1) The drivers (as for all Winmodems) are complex and very tricky to write - principally because they are software pretending to be hardware yet must react in real-time. It doesn't seem that Conexant/Rockwell did such a good job here - and no-one else wrote alternative drivers (why should they?). For a long time C/R refused to acknowlege the problem, referring complaints to the OEMs who actually packaged and sold the components (like Dynalink). Dynalink (or whoever) in their turn, maintained that the problem was C/R's and referred unhappy clients to them... Eventually C/R reluctantly released an unsupported set of "generic" drivers for these chipsets which did little to fix the problem. Dynalink (and others) quietly dropped the chipset.

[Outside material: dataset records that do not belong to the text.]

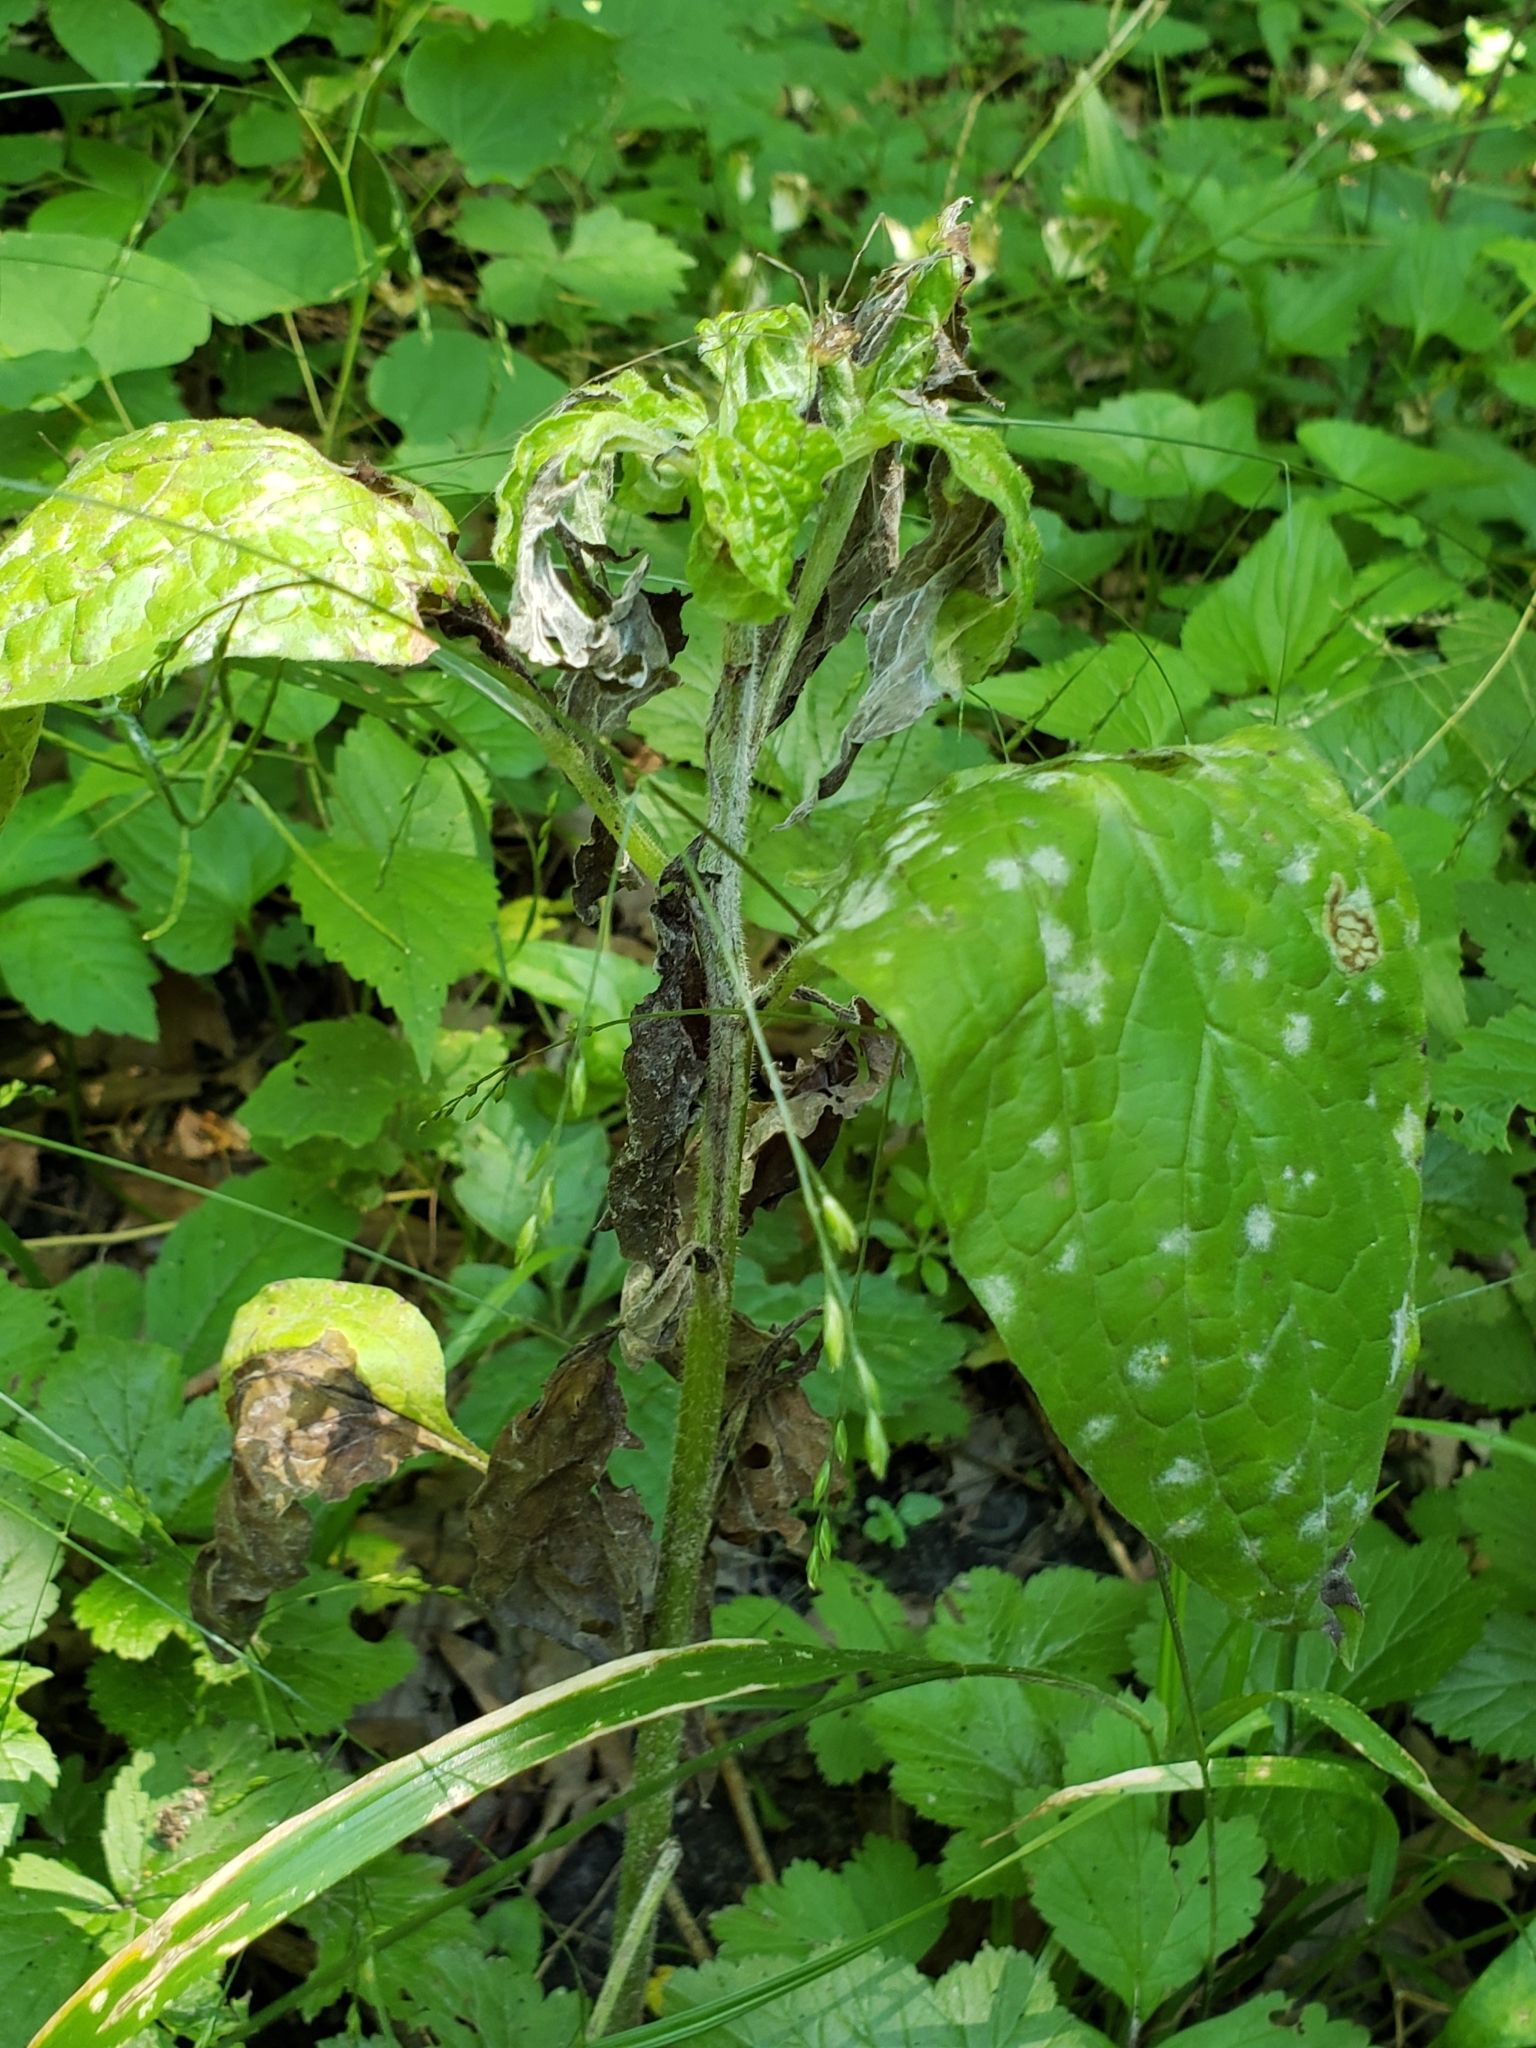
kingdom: Plantae
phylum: Tracheophyta
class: Magnoliopsida
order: Boraginales
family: Boraginaceae
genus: Hackelia
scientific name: Hackelia virginiana
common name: Beggar's-lice
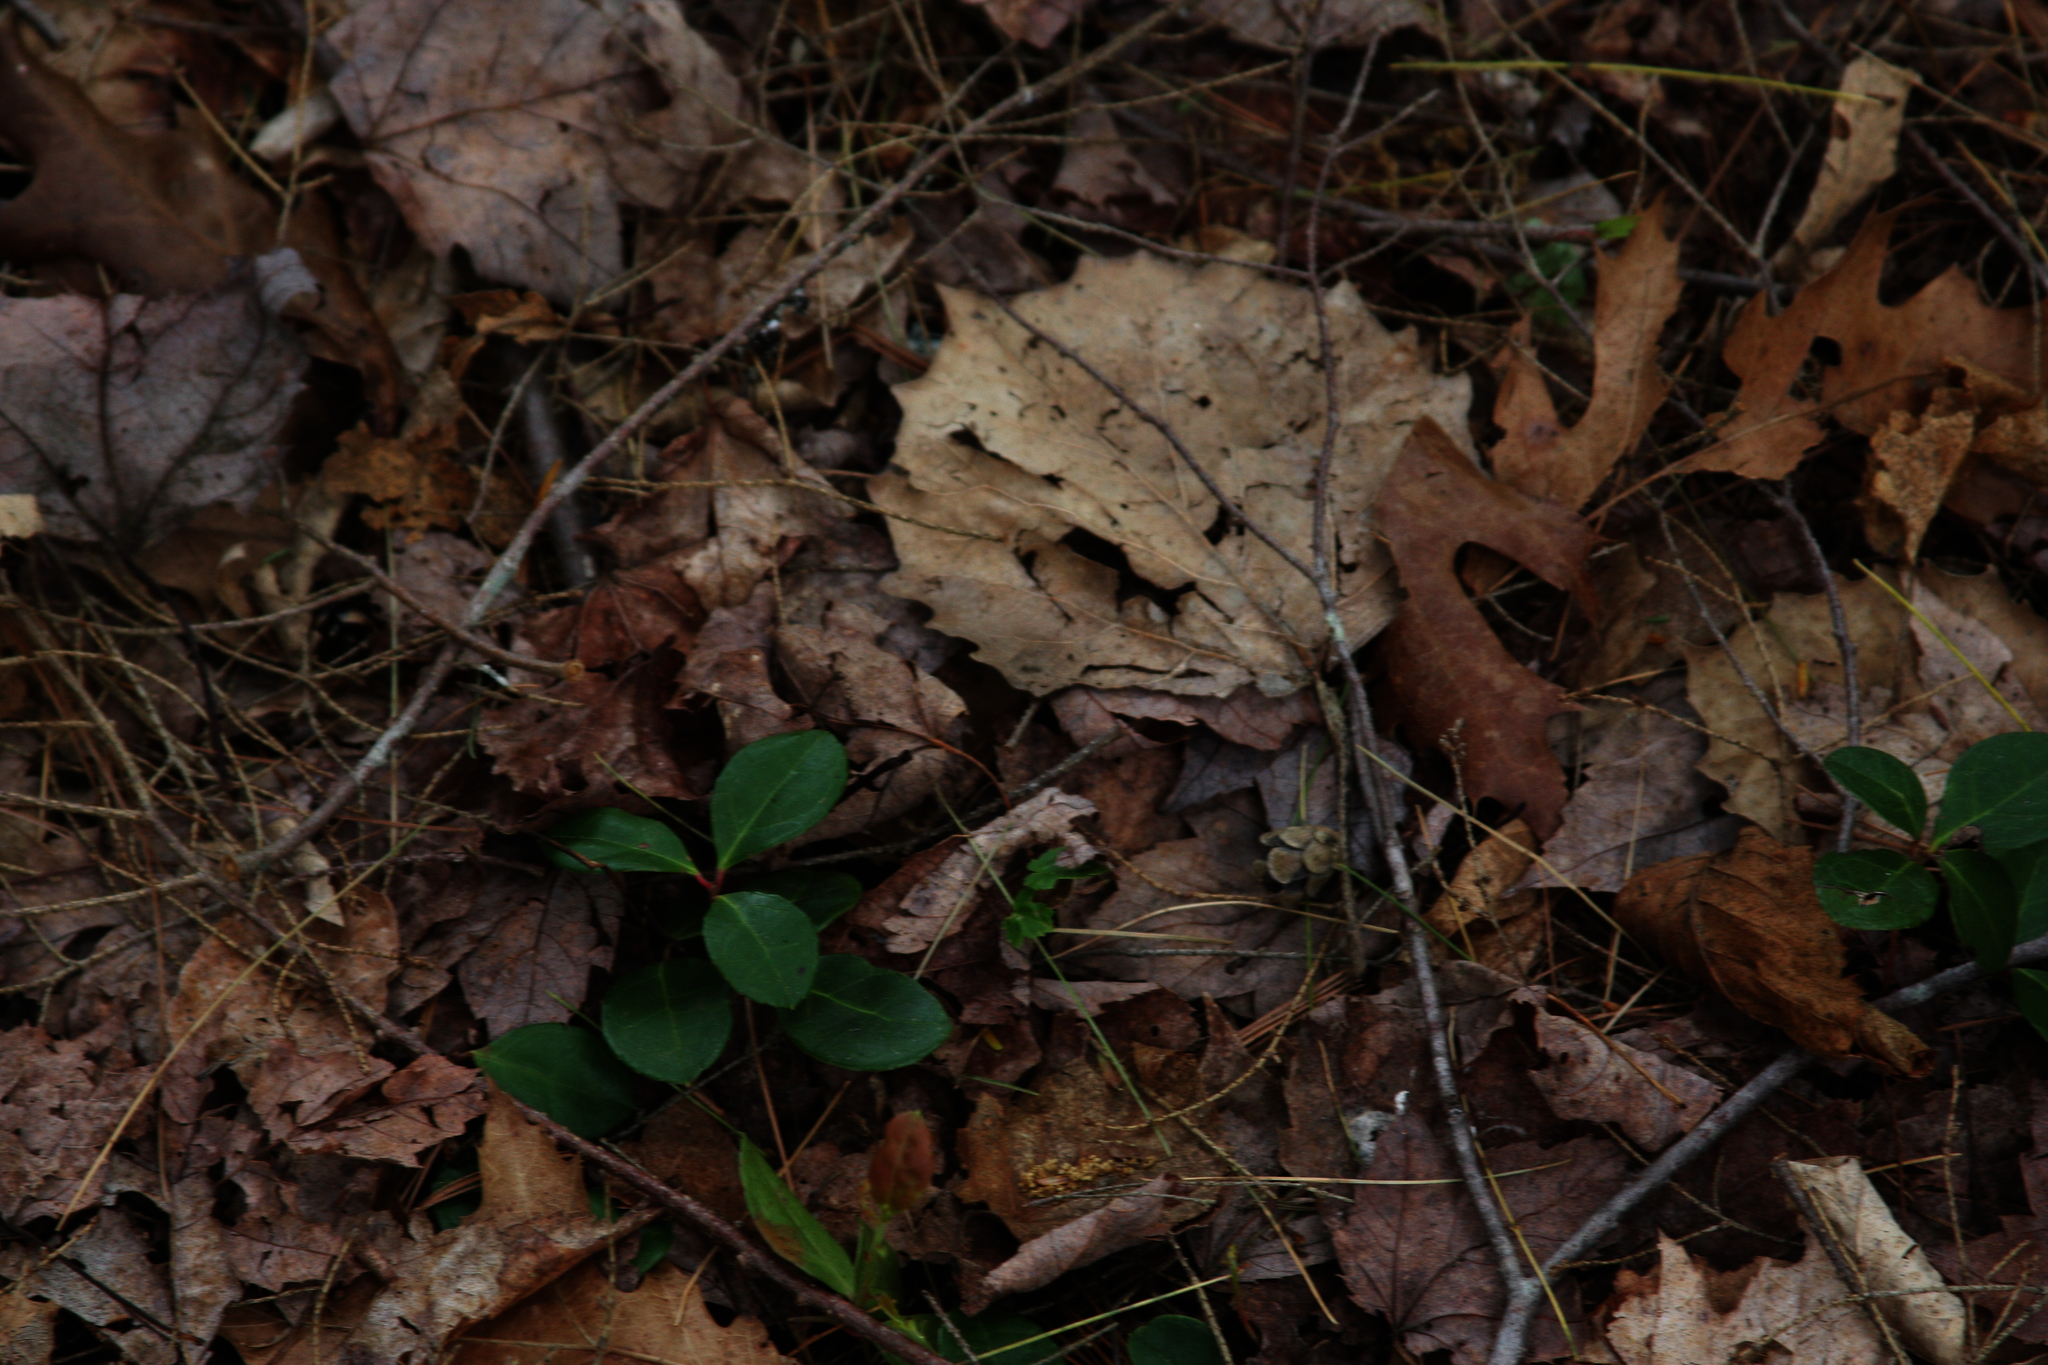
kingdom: Plantae
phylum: Tracheophyta
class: Magnoliopsida
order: Ericales
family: Ericaceae
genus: Gaultheria
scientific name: Gaultheria procumbens
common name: Checkerberry
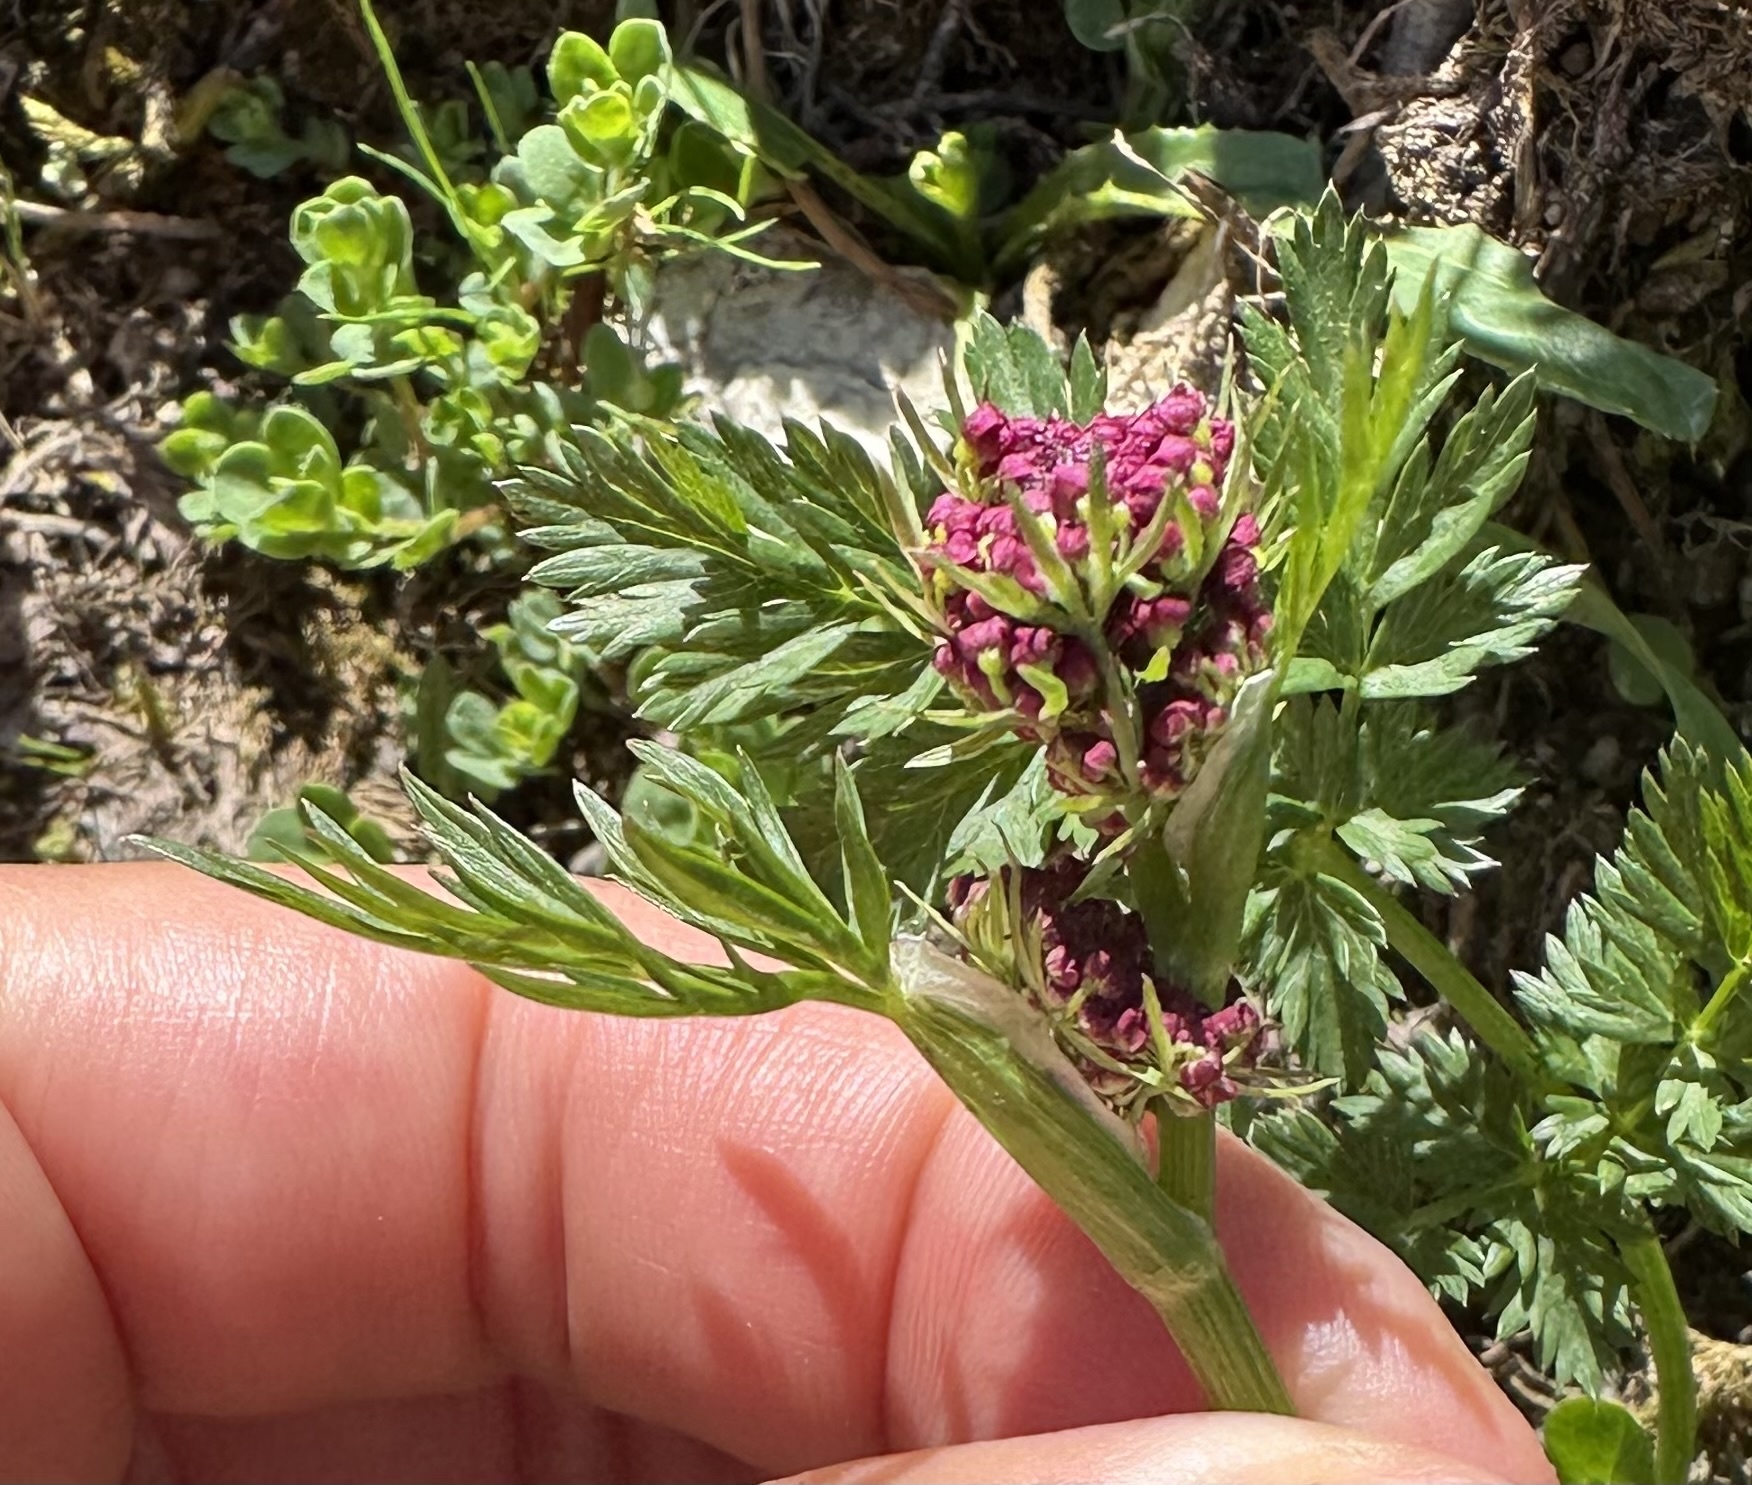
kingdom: Plantae
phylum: Tracheophyta
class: Magnoliopsida
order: Apiales
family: Apiaceae
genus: Mutellina
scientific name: Mutellina adonidifolia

2) Getting a piece of software to successfully pretend that it is hardware in an exquisitely timing sensitive environment like a modem is very hard. Not only does the software have to be very carefully written, but the speed of the CPU, the bus, memory and the interrupts have to be up to servicing the modem impeccably ALL THE TIME. There is very little margin for error - just one small software buffer overrun can cause the whole incoming packet to be lost and re-requested leading to poor throughput. The carrier is generated in software, so if the CPU gets a bit busy (running other software) the carrier will be lost and the modem will "hang-up". In a "real" modem you can fix this sort of problem by telling the modem to wait longer to hang up when it loses the carrier (ATS10=80) - this doesn't work with a modem implemented wholly or partially in software. There are many other practical difficulties/problems.

Nevertheless, todays CPUs, memory and busses are so fast that it is not unreasonable to implement a modem wholly or partially in software (and much cheaper) though getting close to the reliability of a pure hardware design is more difficult. Winmodems are becoming much commoner (almost the norm).

I never ever got my darn thing to work reliably, despite trying innumerable tricks and patches. I expected it's bad habits to worsen when I tried it in my secondary P2/266 rather than the P3/800 - but there was little change. Overall it seems OK for reading email when the PCs have nothing much else running.

I went back to my USRobotics full hardware modem and can stay on line for days with never a glitch. So it's hardware external for me. As you will now appreciate, external these days does no necessarily mean a full hardware implementation and it is likely that both your modems (internal and external) are actually Winmodems and will behave very similarly. The driver software for your internal modem is likely to be better matched to your PC, so my guess is that you were indeed "suckered" into buying the external modem.